연습 문제 >>
**a.** 협업 필터링 글의 "단점" 항목에 번호로 나열된 단점을 모두 적으세요.
**b.** 협업 필터링 글에 따르면 user-based 방식에서 유사한 유저를 찾기 위한 유사도 함수는 평점 행렬의 어느 부분 사이에서 계산되나요?
**c.** 협업 필터링 글의 마지막 문장 뒤에 이어질 내용을 써서 글을 계속하세요.

본문 발췌 >>
#####
데이터 종류에 따른 추천시스템 모델 종류

1. User-Item Interaction → Collaborative Filtering Methods 사용

   ex) ratings or buying behavior

2. Attribute Information about the users and items → Content-based Methods 사용

   ex) textual profiles or relevant keywords, a single(not all) user’s rating

정의

Collaborative filtering models use the collaborative power of the ratings provided by multiple users to make recommendations

To address some of the limitations of content-based filtering, collaborative filtering uses similarities between users and items simultaneously to provide recommendations. This allows for serendipitous recommendations; that is, collaborative filtering models can recommend an item to user A based on the interests of a similar user B. Furthermore, the embeddings can be learned automatically, without relying on hand-engineering of features

Explicit, Implicit

Explicit

Users specify how much they liked a particular movie by providing a numerical rating

Implicit :

If a user watches(행동) a movie, the system infers that the user is interested

Customer preferences are derived from their activities rather than their explicitly specified ratings

When a customer buys(행동) an item, it can be viewed as a preference for the item. However, the act of not buying an item from a large universe of possibilities does not always indicate a dislike

단점

1. The underlying ratings(or feedback) matrices are sparse

   In the movie cases, most users would have viewed only a small fraction of the large universe of available movies

   → 해결책:

   • CSR Matrix
   • Linked List Matrix(LIL)
2. Cannot handle fresh items
3. Hard to include side features for query/item

Collaborative Filtering의 두 가지 방식

Memory-based Collaborative Filtering

※ Nearest neighborhood-based(최근접이웃기반) Collaborative Filtering이라고도 함

These algorithms are based on the fact that similar users display similar patterns of rating behavior and similar items receive similar ratings

→ Target User가 아직 평가하지 않은 아이템을 Target User와 유사한 User집단들의 평가의 기반으로 예측하는 것이 목표!

Methods

1. User-based collaborative filtering 방법

   한 아이템에 대한 추천 정도를 측정하려면 해당 아이템에 대해 평점을 내렸던 유저들 전체 중에서 나와 유사도가 높은 유저들만 추려 해당 아이템을 어떻게 평가하고 있는지 확인하는 방법

   The ratings provided by like-minded users of a target user A are used in order to make the recommendations for user A

   Similarity functions are computed between the rows of the ratings matrix to discover similar users

   	ItemA	ItemB	ItemC	ItemD	ItemE
   User1	3	4	4		1
   User2	4	4	4	3
   User3	1	1	2	5

   ※ 주황색 : 유사도가 높음

   ※ 테이블 해석 : User1과 User2는 ItemA, B, C까지 평점 유사도가 높다

2. Item-based collaborative filtering 방법

   In order to make recommendations for target item A, the first step is to determine a set S of items, which are most similar to item A. Then, in order to predict the rating of any particular user4 for item A, the ratings in set S, which are specified by user4, are determined. The weighted average of these ratings is used to compute the predicted rating of user A for item B

   Similarity functions are computed between the columns of the ratings matrix to discover similar items

   When such methods are applied to the transpose of the ratings matrix, they are referred to as item-based neighborhood models

   	User1	User2	User3	User4	User5
   ItemA	5	4	4		5
   ItemB	4	4	4	5
   ItemC	1	1	2	3

   ※ 주황색 : 유사도가 높음

Distinction Between User-based and Item-based

The ratings in user-based CF are predicted using the ratings of neighboring users, whereas the ratings in item-based CF are predicted using the user’s own ratings on neighboring (i.e., closely related) items.
#####
데이터 >>
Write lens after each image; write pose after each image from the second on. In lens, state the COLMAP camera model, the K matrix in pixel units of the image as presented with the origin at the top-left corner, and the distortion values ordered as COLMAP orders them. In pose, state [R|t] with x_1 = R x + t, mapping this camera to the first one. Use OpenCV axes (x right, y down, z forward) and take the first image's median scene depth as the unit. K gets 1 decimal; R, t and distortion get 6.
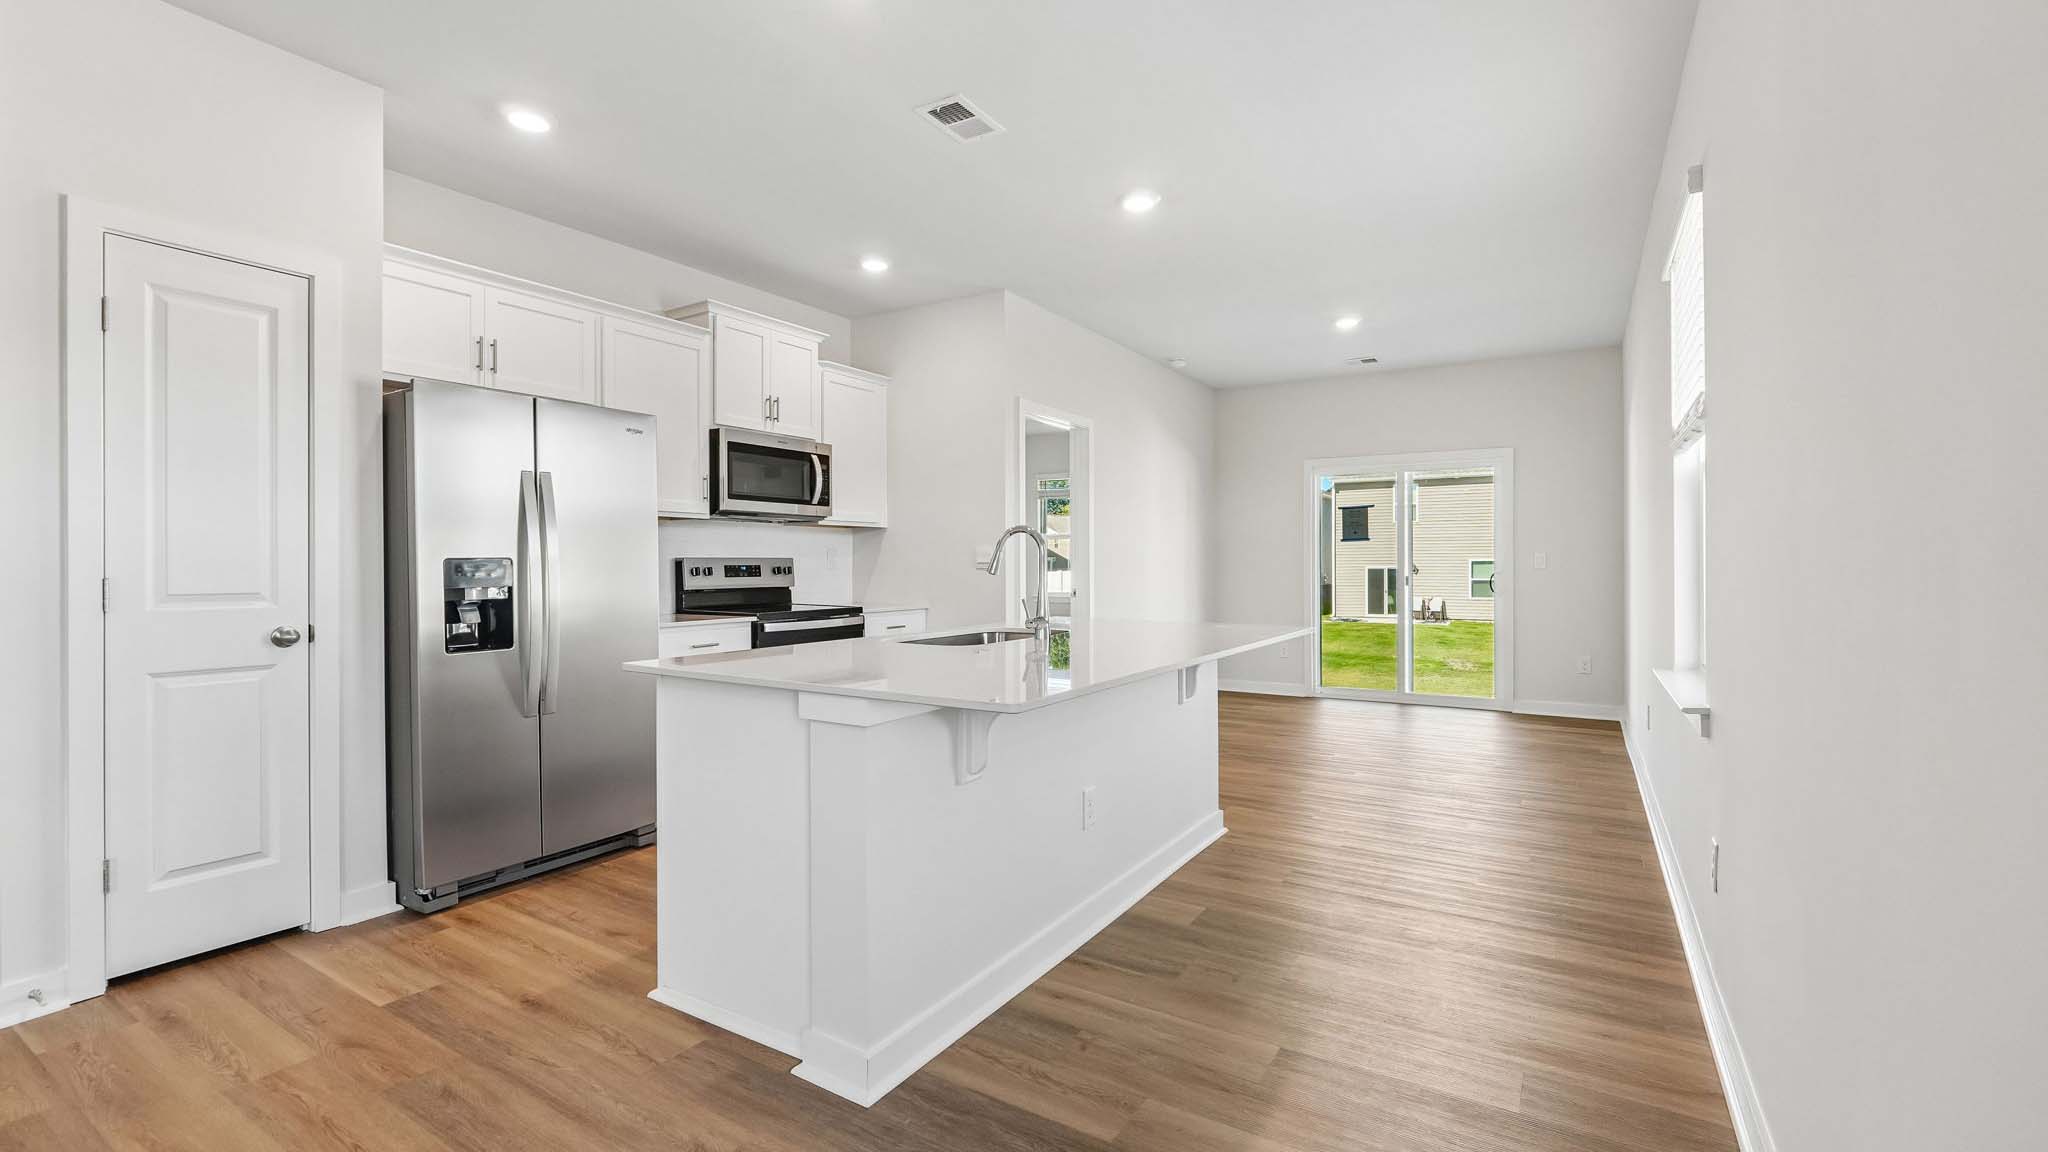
lens RADIAL K [[876.3, 0, 1022.5], [0, 876.3, 571.0], [0, 0, 1]] dist [-0.014117, 0.005210]
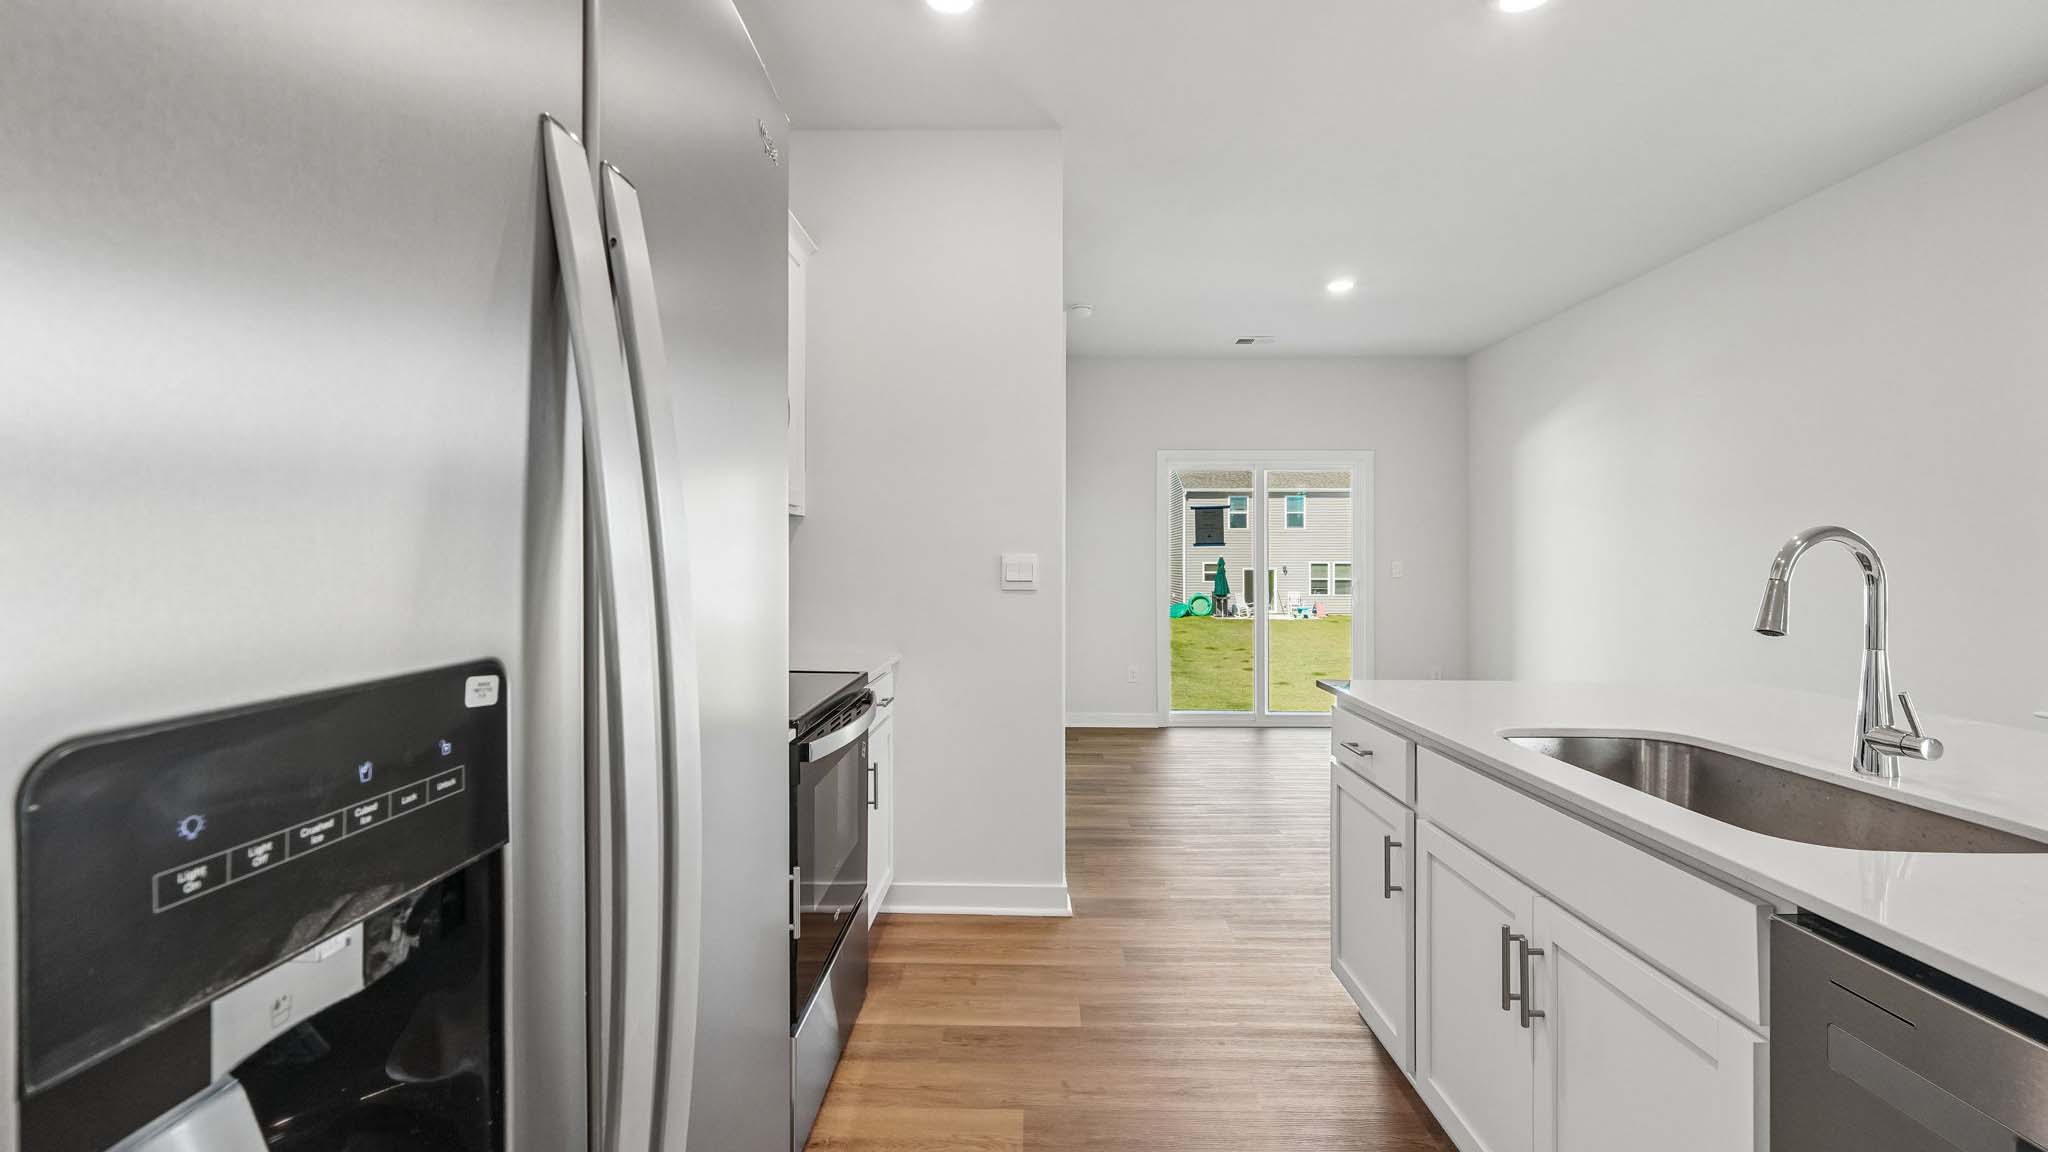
#####
문제 정답 >>
**a.**
- The underlying ratings(or feedback) matrices are sparse (평점 또는 피드백 행렬이 희소함)
- Cannot handle fresh items (새 아이템을 다루지 못함)
- Hard to include side features for query/item (쿼리/아이템의 부가 특성을 포함하기 어려움)

**b.** 평점 행렬의 행(rows) 사이에서 계산됩니다.

**c.**
In the user-based CF case, neighborhoods are defined by similarities among users (rows of ratings matrix), whereas in the item-based C case, neighborhoods are defined by similarities among items (columns of ratings matrix)

Strengths and Weaknesses of Neighborhood-Based Methods

1. Advantages

   • Simplicity and intuitive approach.

     It is often easy to justify why a specific item is recommended, and the interpretability of item-based methods is particularly notable

   • Relatively stable with the addition of new items and users

2. Disadvantage
   • Least O(m2) time and space.

   • Limited coverage because of sparsity

     For example, if none of John’s nearest neighbors have rated Terminator, it is not possible to provide a rating prediction of Terminator for John. On the other hand, we care only about the top-k items of John in most recommendation settings. If none of John’s nearest neighbors have rated Terminator, then it might be evidence that this movie is not a good recommendation for John. Sparsity also creates challenges for robust similarity computation when the number of mutually rated items between two users is small.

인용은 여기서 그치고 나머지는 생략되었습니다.